→ YOUR ASSIGNMENT: Locate the word "even" in the material, then show every line that holds it.

→ RECORDS FOR THE TASK:

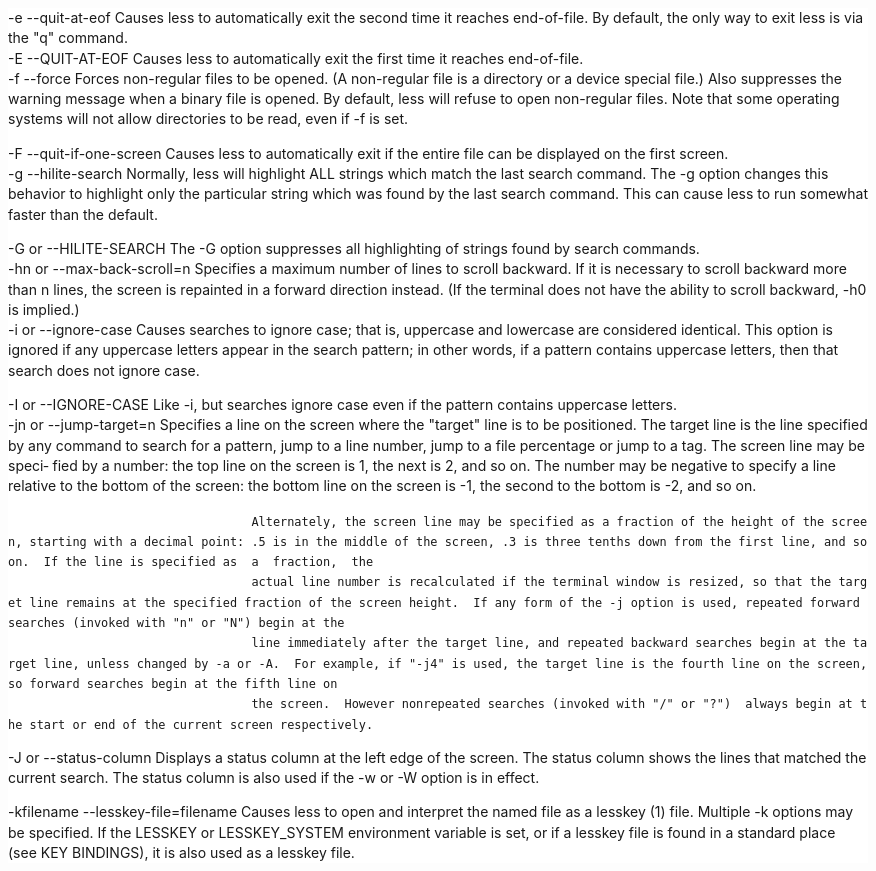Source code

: -e   --quit-at-eof                    Causes less to automatically exit the second time it reaches end-of-file.  By default, the only way to exit less is via the "q" command.  
-E   --QUIT-AT-EOF                    Causes less to automatically exit the first time it reaches end-of-file.  
-f   --force                          Forces  non-regular  files to be opened.  (A non-regular file is a directory or a device special file.)  Also suppresses the warning message when a binary file is opened.  By default, less will refuse to open non-regular files.  Note that some operating systems will not allow directories to be read, even if -f is set.
 
-F  --quit-if-one-screen              Causes less to automatically exit if the entire file can be displayed on the first screen.  
-g  --hilite-search                   Normally, less will highlight ALL strings which match the last search command.  The -g option changes this behavior to highlight only the particular string which was found by the last search command.  This can cause less to run somewhat faster than  the default.
 
-G  or --HILITE-SEARCH                The -G option suppresses all highlighting of strings found by search commands.  
-hn or --max-back-scroll=n            Specifies a maximum number of lines to scroll backward.  If it is necessary to scroll backward more than n lines, the screen is repainted in a forward direction instead.  (If the terminal does not have the ability to scroll backward, -h0 is implied.)  
-i  or --ignore-case                  Causes  searches to ignore case; that is, uppercase and lowercase are considered identical.  This option is ignored if any uppercase letters appear in the search pattern; in other words, if a pattern contains uppercase letters, then that search does not ignore case.
 
-I  or --IGNORE-CASE                  Like -i, but searches ignore case even if the pattern contains uppercase letters.  
-jn or --jump-target=n                Specifies a line on the screen where the "target" line is to be positioned.  The target line is the line specified by any command to search for a pattern, jump to a line number, jump to a file percentage or jump to a tag.  The screen line may be  speci‐ fied  by  a  number:  the  top line on the screen is 1, the next is 2, and so on.
                                      The number may be negative to specify a line relative to the bottom of the screen: the bottom line on the screen is -1, the second to the bottom is -2, and so on.  

                                      Alternately, the screen line may be specified as a fraction of the height of the screen, starting with a decimal point: .5 is in the middle of the screen, .3 is three tenths down from the first line, and so on.  If the line is specified as  a  fraction,  the
                                      actual line number is recalculated if the terminal window is resized, so that the target line remains at the specified fraction of the screen height.  If any form of the -j option is used, repeated forward searches (invoked with "n" or "N") begin at the
                                      line immediately after the target line, and repeated backward searches begin at the target line, unless changed by -a or -A.  For example, if "-j4" is used, the target line is the fourth line on the screen, so forward searches begin at the fifth line on
                                      the screen.  However nonrepeated searches (invoked with "/" or "?")  always begin at the start or end of the current screen respectively.
 -J or --status-column                      Displays a status column at the left edge of the screen.  The status column shows the lines that matched the current search.  The status column is also used if the -w or -W option is in effect.  

 -kfilename 
 --lesskey-file=filename                   Causes  less  to  open  and interpret the named file as a lesskey (1) file.  Multiple -k options may be specified.  If the LESSKEY or LESSKEY_SYSTEM environment variable is set, or if a lesskey file is found in a standard place (see KEY BINDINGS), it is also used as a lesskey file.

→ RESPONSE TO THE TASK:
-f   --force                          Forces  non-regular  files to be opened.  (A non-regular file is a directory or a device special file.)  Also suppresses the warning message when a binary file is opened.  By default, less will refuse to open non-regular files.  Note that some operating systems will not allow directories to be read, even if -f is set.
-I  or --IGNORE-CASE                  Like -i, but searches ignore case even if the pattern contains uppercase letters.  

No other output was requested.